We thought that 2016 could only be a happier year, but unfortunately we lost our little boy Thomas in May when he was born prematurely at 26 weeks and only lived a few hours. Just at a time when I thought I was starting to learn how to deal with my grief, the heavy feeling on my chest starting to lift a little, I was thrown back into a grief even deeper than I had experienced before. I was now not only grieving the loss of our Bella, but our Thomas as well.

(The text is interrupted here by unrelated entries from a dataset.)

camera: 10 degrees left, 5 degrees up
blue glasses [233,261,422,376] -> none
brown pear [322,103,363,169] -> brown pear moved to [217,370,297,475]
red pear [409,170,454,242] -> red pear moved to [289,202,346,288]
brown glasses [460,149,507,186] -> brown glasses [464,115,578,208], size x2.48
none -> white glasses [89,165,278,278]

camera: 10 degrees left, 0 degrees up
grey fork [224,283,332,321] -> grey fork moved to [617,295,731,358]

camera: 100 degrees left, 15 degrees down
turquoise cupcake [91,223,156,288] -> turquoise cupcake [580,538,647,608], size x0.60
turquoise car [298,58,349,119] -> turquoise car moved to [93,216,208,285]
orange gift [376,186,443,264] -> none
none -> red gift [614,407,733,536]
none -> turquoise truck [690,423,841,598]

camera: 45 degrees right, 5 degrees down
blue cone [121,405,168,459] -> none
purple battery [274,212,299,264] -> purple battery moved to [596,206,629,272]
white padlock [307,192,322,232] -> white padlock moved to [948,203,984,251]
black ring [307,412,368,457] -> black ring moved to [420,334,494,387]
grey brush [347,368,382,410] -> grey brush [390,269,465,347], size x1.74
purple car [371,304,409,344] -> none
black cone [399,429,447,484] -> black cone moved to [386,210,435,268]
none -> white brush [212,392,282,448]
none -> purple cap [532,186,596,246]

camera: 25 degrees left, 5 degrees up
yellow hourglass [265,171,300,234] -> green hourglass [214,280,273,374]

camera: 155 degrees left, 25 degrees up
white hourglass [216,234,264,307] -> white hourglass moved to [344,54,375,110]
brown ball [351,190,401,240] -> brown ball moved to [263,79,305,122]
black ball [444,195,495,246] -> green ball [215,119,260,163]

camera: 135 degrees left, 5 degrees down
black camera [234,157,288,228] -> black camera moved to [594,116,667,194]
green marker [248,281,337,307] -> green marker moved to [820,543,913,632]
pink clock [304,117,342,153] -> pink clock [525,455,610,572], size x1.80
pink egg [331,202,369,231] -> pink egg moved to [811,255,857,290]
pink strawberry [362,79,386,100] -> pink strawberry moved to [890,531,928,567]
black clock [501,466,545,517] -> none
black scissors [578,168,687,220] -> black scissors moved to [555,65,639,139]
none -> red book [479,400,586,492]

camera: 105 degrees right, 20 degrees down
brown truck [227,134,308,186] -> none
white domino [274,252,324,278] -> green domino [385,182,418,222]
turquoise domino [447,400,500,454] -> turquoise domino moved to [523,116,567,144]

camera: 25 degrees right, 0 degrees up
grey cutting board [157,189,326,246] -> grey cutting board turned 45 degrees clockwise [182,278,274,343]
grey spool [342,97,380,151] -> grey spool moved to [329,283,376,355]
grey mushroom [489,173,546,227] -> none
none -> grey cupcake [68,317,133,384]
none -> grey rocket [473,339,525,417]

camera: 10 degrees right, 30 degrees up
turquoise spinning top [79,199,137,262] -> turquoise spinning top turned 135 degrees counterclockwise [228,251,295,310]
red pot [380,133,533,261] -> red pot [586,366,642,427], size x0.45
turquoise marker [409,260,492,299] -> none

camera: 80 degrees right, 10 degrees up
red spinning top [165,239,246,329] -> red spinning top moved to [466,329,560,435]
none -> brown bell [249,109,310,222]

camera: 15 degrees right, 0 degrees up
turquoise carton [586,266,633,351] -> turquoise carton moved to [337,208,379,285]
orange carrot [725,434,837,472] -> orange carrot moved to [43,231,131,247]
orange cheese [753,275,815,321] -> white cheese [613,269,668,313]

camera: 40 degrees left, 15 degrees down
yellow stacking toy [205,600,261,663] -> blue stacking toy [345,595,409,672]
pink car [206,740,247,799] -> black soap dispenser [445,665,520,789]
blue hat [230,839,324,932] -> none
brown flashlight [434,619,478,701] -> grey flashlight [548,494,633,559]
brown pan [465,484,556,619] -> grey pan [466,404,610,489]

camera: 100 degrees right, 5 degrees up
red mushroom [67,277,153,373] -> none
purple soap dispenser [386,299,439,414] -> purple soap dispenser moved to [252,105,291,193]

And so we are coming around to another Christmas. Murray is now fully aware of Father Christmas, gifts, and Christmas trees and there is no way we are going to be able to hide from this. I love the fact that Murray talks about his brother and sister and I want our children in heaven to still be able to be a part of our family time and celebrations. And so our Yugen Tree will be a yearly family tradition for us. It will sit alongside our traditional Christmas tree, and we will use it to reflect on the year that has passed, how many things we are grateful for and blessed with. It’s a way of including our darling babies in our lives, even though they are not physically with us. Despite our grief and the loss of 2 children in 9 months, there is so much for us to be give thanks for – our darling son, our marriage, our friends and community, our work, our home and comforts, to name but a few. You can get so bogged down with your grief, allowing it to be all consuming, that everything can seem dark and hopeless, with no light at all. But this is not the case, life is always worth living. If for no other reason than you have to make your children proud of you and make the most of the life that they didn’t have the opportunity to live themselves.
And so our Yugen tree will be our annual reminder to have the strength and stillness to appreciate the blessings which we have in our lives, without being disillusioned with what we have lost. My darling Bella and Thomas, neither of you got to celebrate even one Christmas with us, but we will remember you, love you, miss you, hug your brother even tighter and appreciate each Yugen moment. Thank you for giving us this gift.